Di bagian lain, laporan tersebut berpendapat bahwa sebagian besar industri teknologi telah mulai mempersiapkan diri untuk kriptografi pasca-kuantum. NIST menyelesaikan standar enkripsi pasca-kuantum, termasuk ML-DSA, ML-KEM, dan SLH-DSA pada Agustus 2024, sementara perusahaan seperti Google, Signal, Apple, dan Cloudflare telah mulai menerapkan perlindungan pasca-kuantum dengan target migrasi yang meluas hingga 2029 dan 2030.
Sementara itu, laporan tersebut menyatakan bahwa industri kripto tetap terpecah belah tentang cara menangani migrasi. Transisi Bitcoin digambarkan sangat sulit karena koordinasi tata kelola, kekhawatiran skalabilitas, dan tantangan untuk mengganti sistem tanda tangan yang ada tanpa memperkenalkan kerentanan baru.
Seperti yang sebelumnya dilaporkan oleh crypto.news, Dan Boneh, seorang kriptografer Stanford dan salah satu penulis makalah Google Quantum AI bulan Maret 2026, baru-baru ini memperingatkan bahwa mendorong Bitcoin ke dalam migrasi pasca-kuantum dapat menciptakan bahaya yang lebih besar daripada ancaman saat ini itu sendiri.
Dalam wawancara bulan Mei yang disoroti oleh Isabel Foxen Duke, Boneh memperingatkan bahwa “transisi terburu-buru ke pasca-kuantum[...] lebih mungkin menyebabkan bug katastropik daripada kita diserang oleh komputer kuantum.”
Boneh tetap berpendapat bahwa persiapan tidak dapat diabaikan. Menurut wawancara tersebut, ia mendukung migrasi bertahap menuju tanda tangan pasca-kuantum dan sistem kriptografi hibrida daripada penggantian mendadak arsitektur kurva eliptik Bitcoin yang ada.
Keterbatasan perangkat keras juga tetap menjadi perhatian bagi penyedia dompet yang mencoba mendukung skema kriptografi pasca-kuantum yang lebih besar. Aaron Chen, CTO Keystone, mengatakan dalam laporan tersebut bahwa algoritma seperti ML-DSA-87 memberikan beban signifikan pada dompet perangkat keras karena keterbatasan memori dan komputasi.
“Untuk dompet perangkat keras, perangkat tersebut biasanya berbasis MCU, yang berarti sumber daya perangkat kerasnya secara inheren terbatas,” kata Chen dalam laporan tersebut, menambahkan bahwa mempertahankan pengalaman pengguna sambil mendukung standar pasca-kuantum menghadirkan “tantangan tambahan untuk pengembangan dompet perangkat keras.”
Di bagian lain dalam laporan tersebut, Matt Swayne, chief content officer di Resonance, berpendapat bahwa industri kripto mungkin meremehkan seberapa cepat teknologi ini berkembang.

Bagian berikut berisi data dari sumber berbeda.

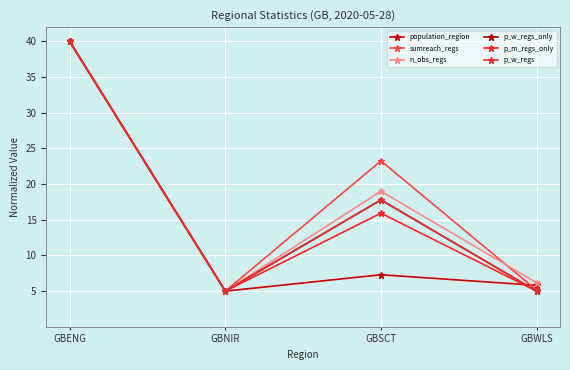

Which label corresponds to the smallest value in the chart?

GBNIR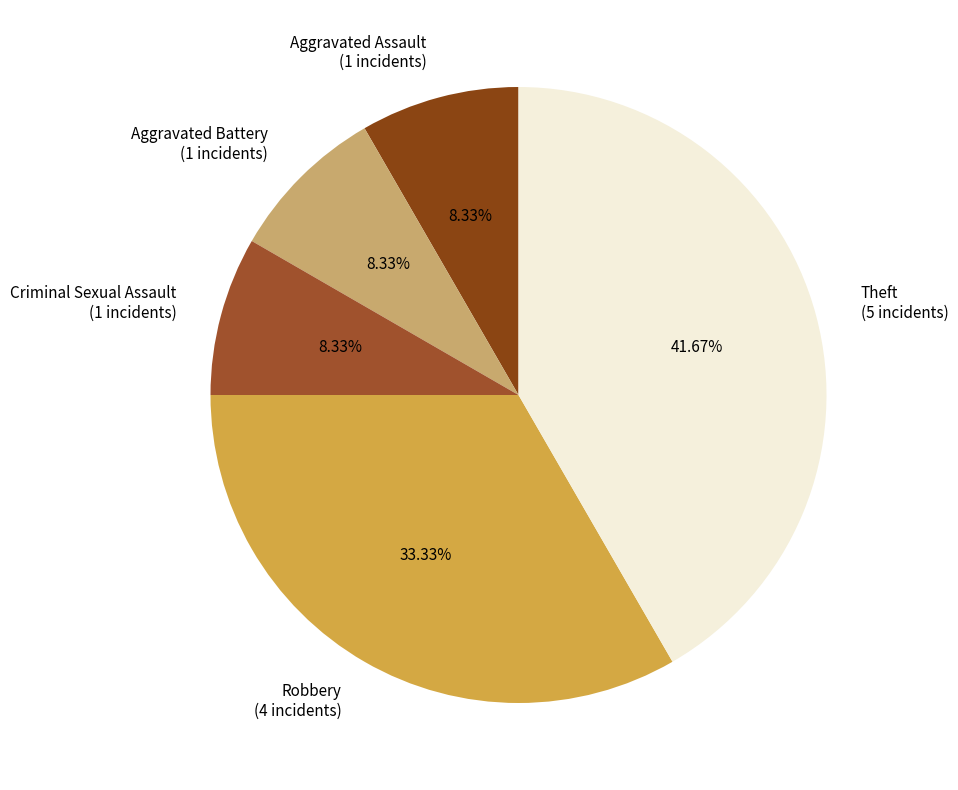

Is the sum of Robbery (4 incidents) and Aggravated Assault (1 incidents) greater than half?

No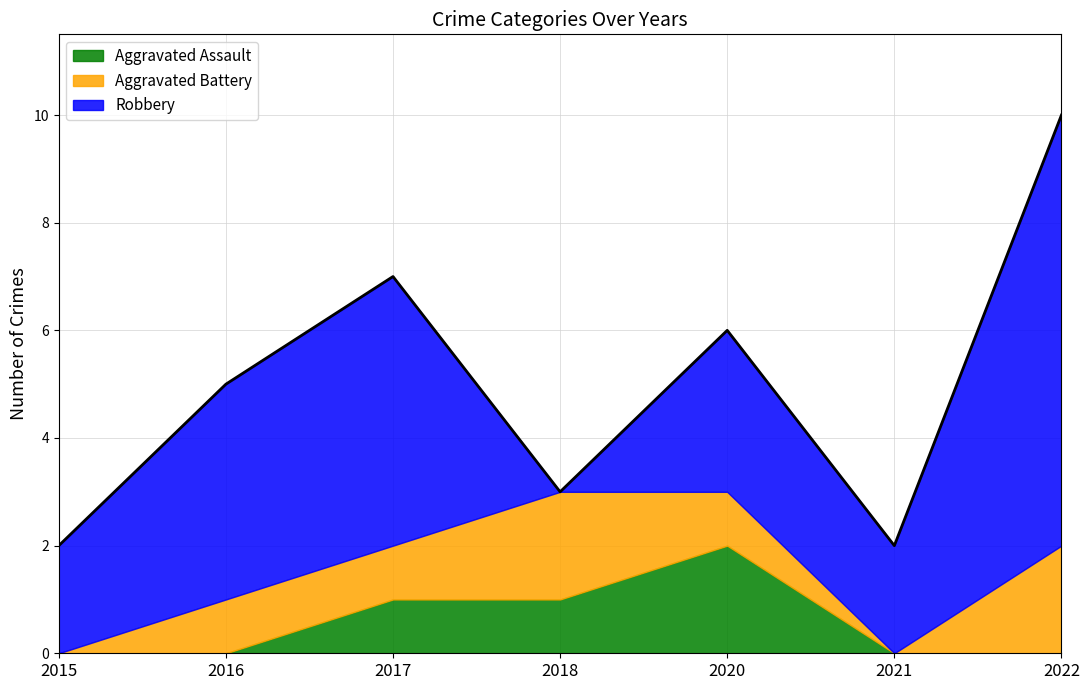

Which series ends up on top after the final intersection of Aggravated Assault and Aggravated Battery?

Aggravated Assault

“Kita sering mendengar tentang gembar-gembor kuantum, tetapi kita juga harus sadar bahwa industri kuantum tidak sepenuhnya mengungkapkan kemajuannya,” kata Swayne.
Quantus menyimpulkan bahwa penundaan migrasi dapat membawa konsekuensi finansial dan politik setelah kemampuan kuantum menjadi layak.

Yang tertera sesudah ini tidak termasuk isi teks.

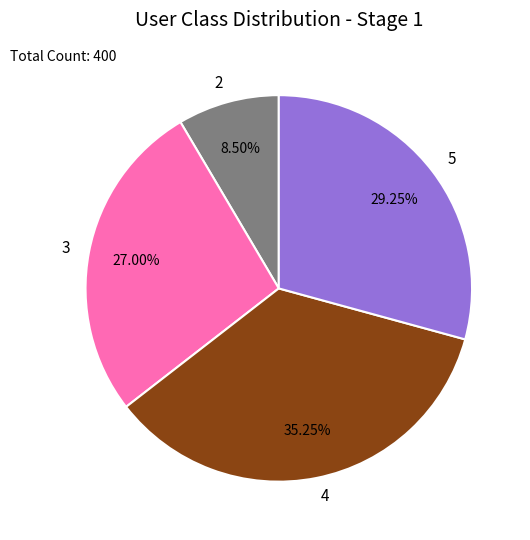

To the nearest percent, what is the difference between the 3 and 2 slice percentages?

18%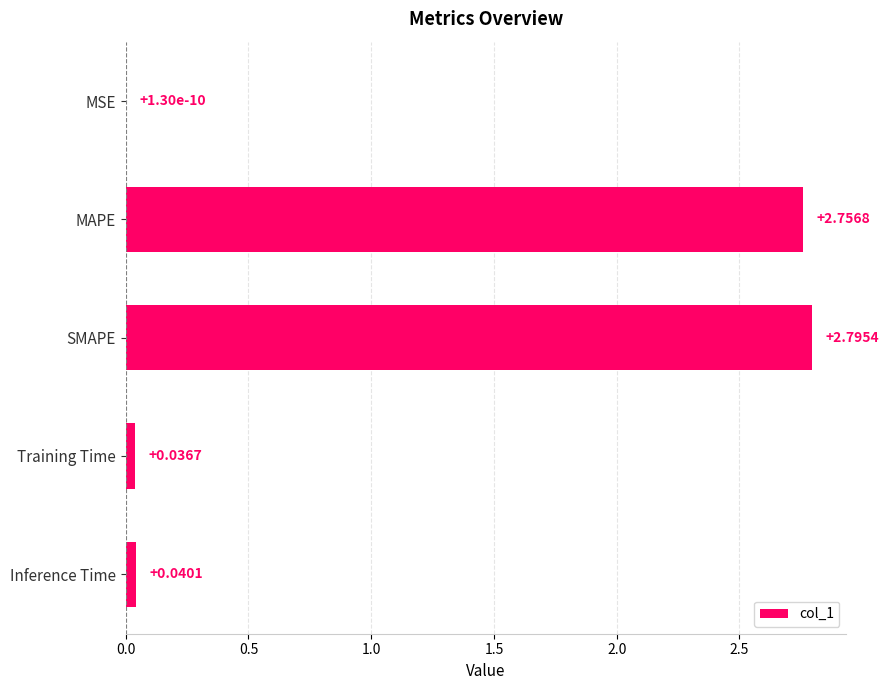

At which category does the chart reach its peak across all series?

SMAPE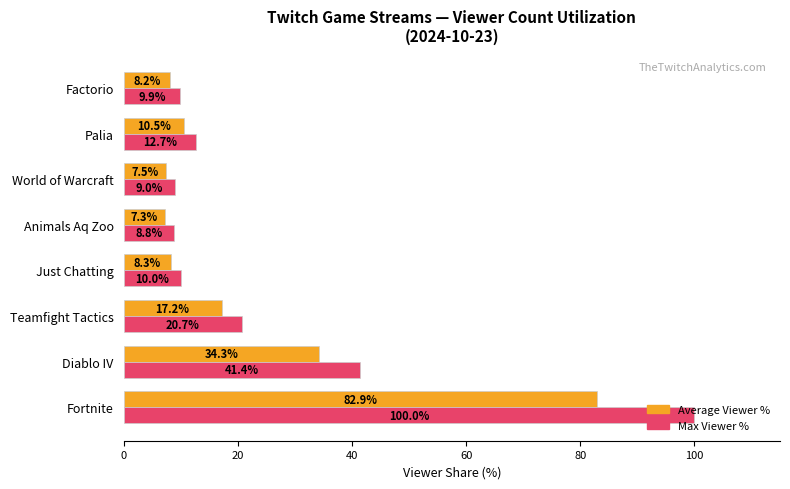

Which series has the widest spread of values?

Max Viewer %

Menurut laporan tersebut, persiapan terlalu dini sebagian besar menimbulkan ketidaknyamanan operasional dan ukuran transaksi yang lebih besar, sementara persiapan yang terlambat berisiko kerugian dana, kepanikan institusional, dan intervensi regulasi setelah serangan kuantum menjadi mungkin.